Tarkan’ın yeni şarkısı Cuppa tutar mı

Klasik Tarkan şarkısı gibi değil.

Haberin Devamı

Çünkü Tarkan o hep alıştığımız, içli içli ya da iç gıcıklayan tonundan okumamış şarkıyı.
Vokali daha düz daha geri planda.
Çünkü şarkının yapısı öyle.
Üstelik Cuppa’nın “Hey tayfa, kalk kalk hadi durma” diye başlaması da biraz Sinan Akçıl şarkıları formatında olmuş, kabul edelim.
Kısacası şaşırmamız normal.
Çünkü Tarkan bildik çizgisinin dışında bir şarkı yayınladı.
Bu yüzden olsa gerek dün yayınlanmasına rağmen Cuppa, dinleyenleri ikiye böldü bile.
Kimisi diyor ki, “Farklı, tutar bu.”
Kimisi de diyor ki, “Çok fena, Tarkan’a uymamış.”

ÇAKKIDI GİBİ OLABİLİR
Cuppa eğer sevilmezse cup diye düşer ve yerlerde sürünür, ama eğer sevilirse yeni bir Çakkıdı olabilir.
Tarkan’ın Çakkıdı’sı!
Zaten o şarkı gibi bunun da söz ve müziği Sezen Aksu’ya ait.
Çakkıdı’nın sözleri gibi Cuppa’nın da bir doz eleştirel havası var:
“Doğduk biz bu düzene, ötekini üzen üzene” derken mesela...

YENİ NESLE OYNAMIŞ
Her şeyden öte Tarkan yeni nesli yakalamak istemiş bu şarkıyla.
Onlara oynamış.
Cuppa’nın kaderini onlar belirleyecek yani.

 

Haberin Devamı

Fiyat önemli tamam da, peki ya ruh?

İki haftadır Bodrum ve Çeşme mekanlarının fiyatlarını tartışıyoruz.
Önceki yazlarda olduğu gibi yine, “Yunan Adaları daha makul” deyip duruyoruz.
Her iki tarafı adamakıllı gezmemişler dahi tartışıp duruyor.
Tamam fiyatlar önemli, ama kaçırılan bir nokta daha var: Ruh.
Yani bazı şeylerin eskiden olduğu gibi kalması, kalabilmesi...
Gidilen yerin kimliği...
Bizde buna genelde “salaşlık” deniliyor.
Çünkü eski şeyleri sevmiyoruz.
En küçük misal: Tahta sandalye yerine çirkin plastik sandalye koymak bize yenilik gibi geliyor!
Bu yüzden giderek ruh, yani kimlik denilen şey kaybolmaya başlıyor.
Üstelik bunun farkına varmayıp üç beş lüks marka açılınca da turizm kurtulur, Bodrum St.
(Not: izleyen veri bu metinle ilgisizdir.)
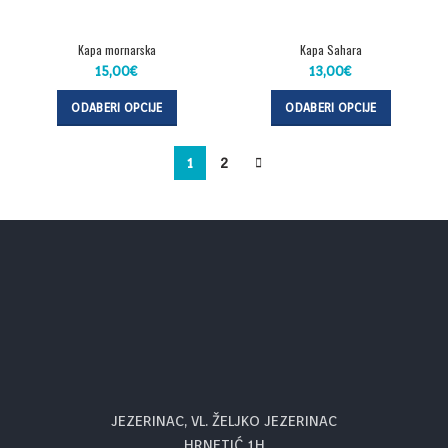
Kapa mornarska
Kapa Sahara
15,00
€
13,00
€
ODABERI OPCIJE
ODABERI OPCIJE
1
2
JEZERINAC, VL. ŽELJKO JEZERINAC
HRNETIĆ 1H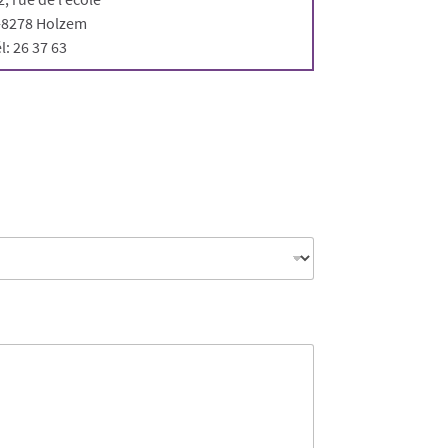
-8278 Holzem
él: 26 37 63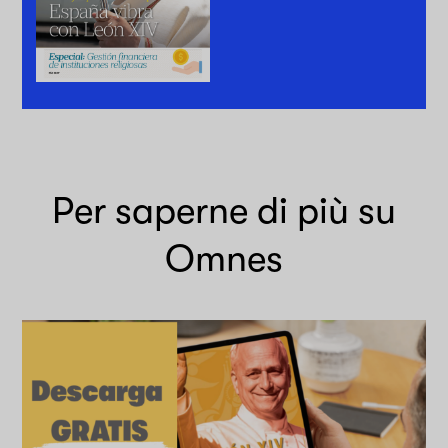
Per saperne di più su
Omnes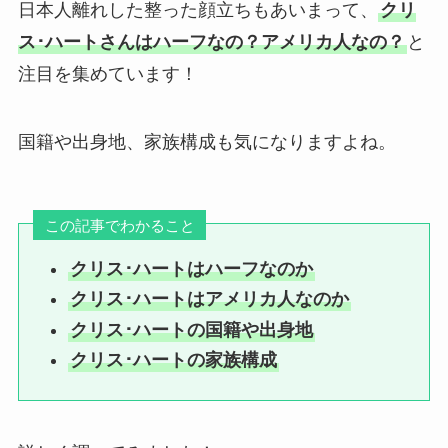
日本人離れした整った顔立ちもあいまって、
クリ
ス･ハートさんはハーフなの？アメリカ人なの？
と
注目を集めています！
国籍や出身地、家族構成も気になりますよね。
この記事でわかること
クリス･ハートはハーフなのか
クリス･ハートはアメリカ人なのか
クリス･ハートの国籍や出身地
クリス･ハートの家族構成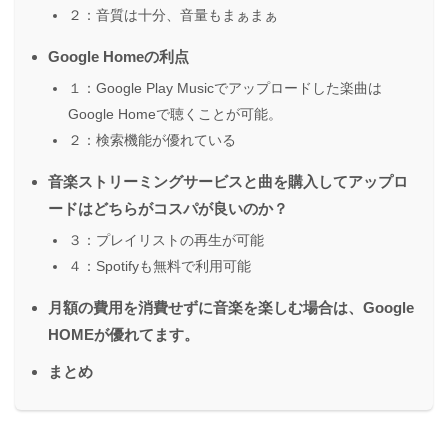
２：音質は十分、音量もまぁまぁ
Google Homeの利点
１：Google Play Musicでアップロードした楽曲は
Google Homeで聴くことが可能。
２：検索機能が優れている
音楽ストリーミングサービスと曲を購入してアップロ
ードはどちらがコスパが良いのか？
３：プレイリストの再生が可能
４：Spotifyも無料で利用可能
月額の費用を消費せずに音楽を楽しむ場合は、Google
HOMEが優れてます。
まとめ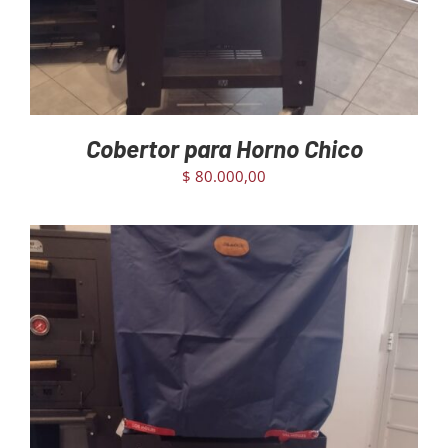
Cobertor para Horno Chico
$
80.000,00
AGREGAR AL CARRITO
/
DETAILS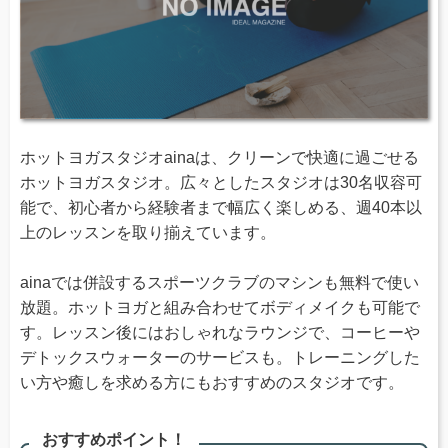
ホットヨガスタジオainaは、クリーンで快適に過ごせる
ホットヨガスタジオ。広々としたスタジオは30名収容可
能で、初心者から経験者まで幅広く楽しめる、週40本以
上のレッスンを取り揃えています。
ainaでは併設するスポーツクラブのマシンも無料で使い
放題。ホットヨガと組み合わせてボディメイクも可能で
す。レッスン後にはおしゃれなラウンジで、コーヒーや
デトックスウォーターのサービスも。トレーニングした
い方や癒しを求める方にもおすすめのスタジオです。
おすすめポイント！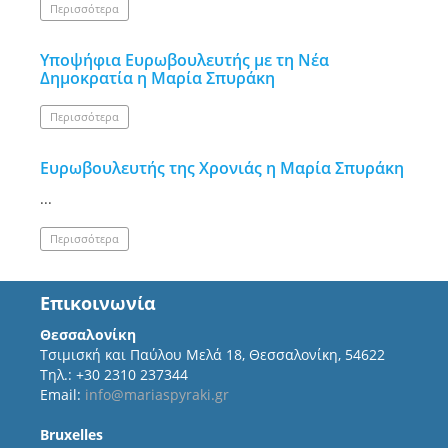
Περισσότερα
Υποψήφια Ευρωβουλευτής με τη Νέα
Δημοκρατία η Μαρία Σπυράκη
Περισσότερα
Ευρωβουλευτής της Χρονιάς η Μαρία Σπυράκη
...
Περισσότερα
Επικοινωνία
Θεσσαλονίκη
Τσιμισκή και Παύλου Μελά 18, Θεσσαλονίκη, 54622
Τηλ.: +30 2310 237344
Email:
info@mariaspyraki.gr
Bruxelles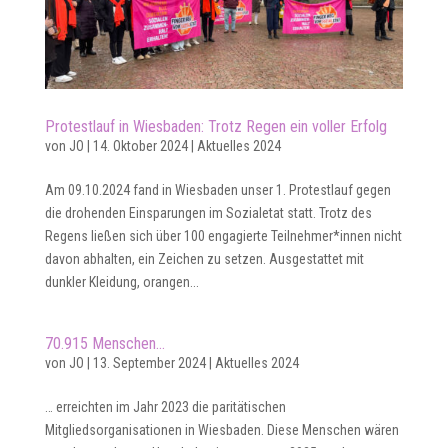
Protestlauf in Wiesbaden: Trotz Regen ein voller Erfolg
von
JO
|
14. Oktober 2024
|
Aktuelles 2024
Am 09.10.2024 fand in Wiesbaden unser 1. Protestlauf gegen
die drohenden Einsparungen im Sozialetat statt. Trotz des
Regens ließen sich über 100 engagierte Teilnehmer*innen nicht
davon abhalten, ein Zeichen zu setzen. Ausgestattet mit
dunkler Kleidung, orangen...
70.915 Menschen…
von
JO
|
13. September 2024
|
Aktuelles 2024
… erreichten im Jahr 2023 die paritätischen
Mitgliedsorganisationen in Wiesbaden. Diese Menschen wären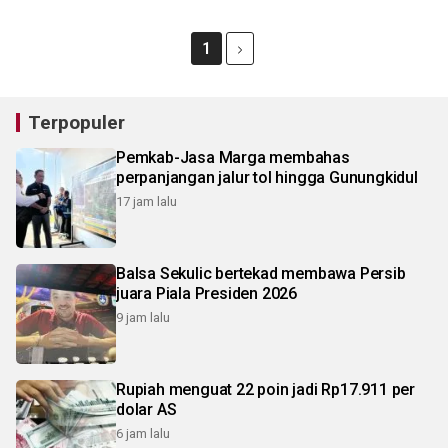
1
Terpopuler
Pemkab-Jasa Marga membahas
perpanjangan jalur tol hingga Gunungkidul
17 jam lalu
Balsa Sekulic bertekad membawa Persib
juara Piala Presiden 2026
9 jam lalu
Rupiah menguat 22 poin jadi Rp17.911 per
dolar AS
6 jam lalu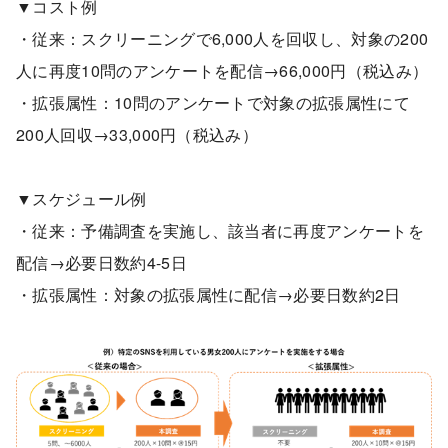
▼コスト例
・従来：スクリーニングで6,000人を回収し、対象の200
人に再度10問のアンケートを配信→66,000円（税込み）
・拡張属性：10問のアンケートで対象の拡張属性にて
200人回収→33,000円（税込み）
▼スケジュール例
・従来：予備調査を実施し、該当者に再度アンケートを
配信→必要日数約4-5日
・拡張属性：対象の拡張属性に配信→必要日数約2日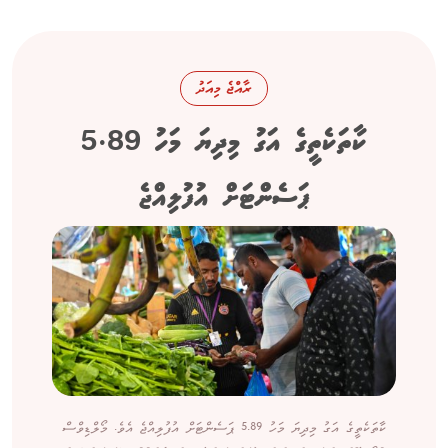
ރާއްޖެ މިއަދު
ކާތަކެތީގެ އަގު މިދިޔަ މަހު 5.89
ޕަސެންޓަށް އުފުލިއްޖެ
ކާތަކެތީގެ އަގު މިދިޔަ މަހު 5.89 ޕަސެންޓަށް އުފުލިއްޖެ އެވެ. މޯލްޑިވްސް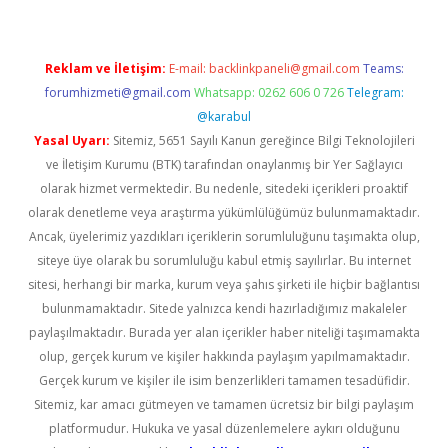
Reklam ve İletişim:
E-mail:
backlinkpaneli@gmail.com
Teams:
forumhizmeti@gmail.com
Whatsapp: 0262 606 0 726
Telegram:
@karabul
Yasal Uyarı:
Sitemiz, 5651 Sayılı Kanun gereğince Bilgi Teknolojileri
ve İletişim Kurumu (BTK) tarafından onaylanmış bir Yer Sağlayıcı
olarak hizmet vermektedir. Bu nedenle, sitedeki içerikleri proaktif
olarak denetleme veya araştırma yükümlülüğümüz bulunmamaktadır.
Ancak, üyelerimiz yazdıkları içeriklerin sorumluluğunu taşımakta olup,
siteye üye olarak bu sorumluluğu kabul etmiş sayılırlar. Bu internet
sitesi, herhangi bir marka, kurum veya şahıs şirketi ile hiçbir bağlantısı
bulunmamaktadır. Sitede yalnızca kendi hazırladığımız makaleler
paylaşılmaktadır. Burada yer alan içerikler haber niteliği taşımamakta
olup, gerçek kurum ve kişiler hakkında paylaşım yapılmamaktadır.
Gerçek kurum ve kişiler ile isim benzerlikleri tamamen tesadüfidir.
Sitemiz, kar amacı gütmeyen ve tamamen ücretsiz bir bilgi paylaşım
platformudur. Hukuka ve yasal düzenlemelere aykırı olduğunu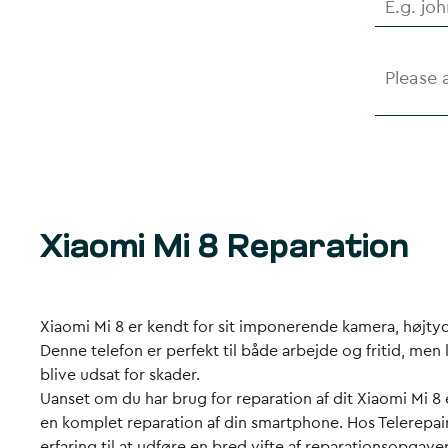
Xiaomi Mi 8 Reparation
Xiaomi Mi 8 er kendt for sit imponerende kamera, højty
Denne telefon er perfekt til både arbejde og fritid, me
blive udsat for skader.
Uanset om du har brug for reparation af dit Xiaomi Mi 8 e
en komplet reparation af din smartphone. Hos Telerepai
erfaring til at udføre en bred vifte af reparationsopgaver 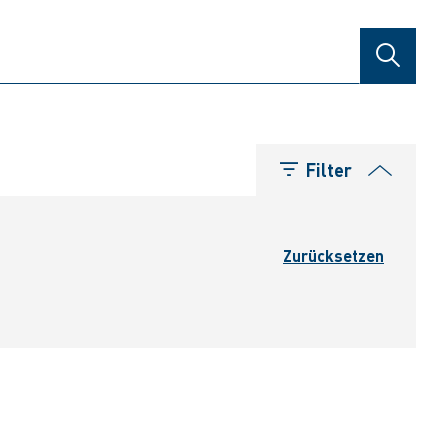
SUCHE
Filter
Zurücksetzen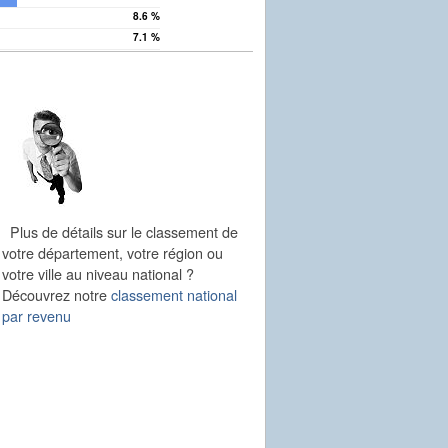
8.6 %
7.1 %
Plus de détails sur le classement de
votre département, votre région ou
votre ville au niveau national ?
Découvrez notre
classement national
par revenu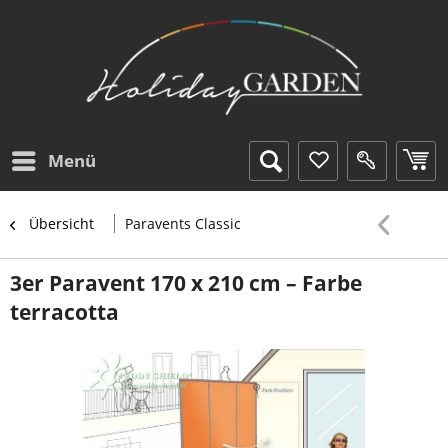
Menü
Übersicht
Paravents Classic
3er Paravent 170 x 210 cm – Farbe
terracotta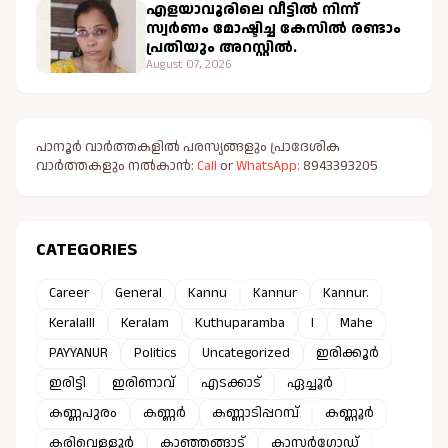
എളയാവൂരിലെ വീട്ടിൽ നിന്ന്
സ്വർണം മോഷ്ടിച്ച കേസിൽ രണ്ടാം
പ്രതിയും അറസ്റ്റിൽ.
August 07, 2026
പാനൂർ വാർത്തകളിൽ പരസ്യങ്ങളും പ്രാദേശിക
വാർത്തകളും നൽകാൻ:
Call
or
WhatsApp:
8943393205
CATEGORIES
Career
General
Kannu
Kannur
Kannur.
Keralalll
Keralam
Kuthuparamba
l
Mahe
PAYYANUR
Politics
Uncategorized
ഇരിക്കൂർ
ഇരിട്ടി
ഇരിണാവ്
എടക്കാട്
ഏച്ചൂർ
കണ്ണപുരം
കണ്ണർ
കണ്ണാടിപ്പറമ്പ്
കണ്ണൂർ
കരിവെള്ളൂർ
കാഞ്ഞങ്ങാട്
കാസർഗോഡ്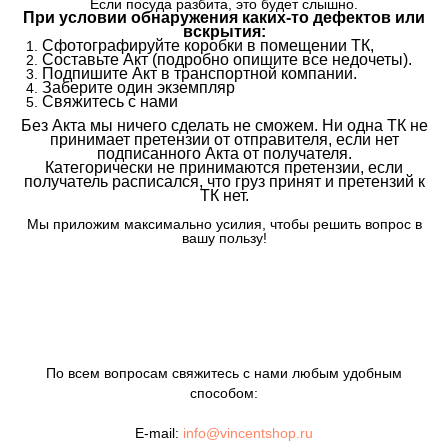
Если посуда разбита, это будет слышно.
При условии обнаружения каких-то дефектов или
вскрытия:
Сфотографируйте коробки в помещении ТК,
Составьте Акт (подробно опишите все недочеты).
Подпишите Акт в транспортной компании.
Заберите один экземпляр
Свяжитесь с нами
Без Акта мы ничего сделать не сможем. Ни одна ТК не
принимает претензии от отправителя, если нет
подписанного Акта от получателя.
Категорически не принимаются претензии, если
получатель расписался, что груз принят и претензий к
ТК нет.
Мы приложим максимально усилия, чтобы решить вопрос в
вашу пользу!
По всем вопросам свяжитесь с нами любым удобным
способом:
E-mail:
info@vincentshop.ru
Tropez/Ibiza filan gibi olur,
yabancılar akın akın gelmeye başlar sanıyoruz.


FİYATLAR PAHALI ÇÜNKÜ...

Bir başka polemik konusu da deniz ürünlerinin fiyatlarıyla ilgili.
Hep deniliyor ya, “Yunan Adaları’nın kalamarı, ahtapotu, ıstakozu çok leziz, üstelik ucuz.
Bizde neden öyle değil?” diye...
Doğru, orada hem ucuz hem lezzetli.
Bizde ise çok leziz değil, ucuz da...
Çünkü deniz ürünü denen şeyin yerlisi o kadar az ki!
Geçenlerde Bodrum’un ünlü mekanlarından birinin işletmecisi söylüyordu:
“Deniz ürünlerinin çoğu yurtdışından geliyor, o yüzden pahalı...
Mesela biz daha taze olsun diye bahar aylarında Yunanistan’dan ahtapot getirtiyor ve bekletiyoruz.
Ağustosa gelince bazen o stoğumuz bile tükenebiliyor.
O yüzden sana tavsiyem, ağustosta levrek yeme mesela... Taze değildir!
Bir de Yunan Adaları’ndaki deniz ürünleri kadar bizdekilerin taze olmasını kimse beklemesin, çünkü maalesef sistem böyle.” Kısacası:
Fiyatların böyle oluşunun acı bir sebebi var.
Ve bu düzelmedikçe hep böyle olmaya devam edecek.

 

Haberin Devamı

Şimdi de Buddha Bar geliyor

Bodrum’a Blue Marlin ve Nikki Beach’ten sonra önümüzdeki yaz bir yabancı marka daha geliyor:
Buddha Bar.
Torba’da açılacak Buddha Bar otel, plaj ve restoran-bar olarak hizmet verecekmiş.
Buddha Bar’ın gelişiyle birlikte Bodrum’daki yabancı marka rekabeti bir hayli kızışmış olacak.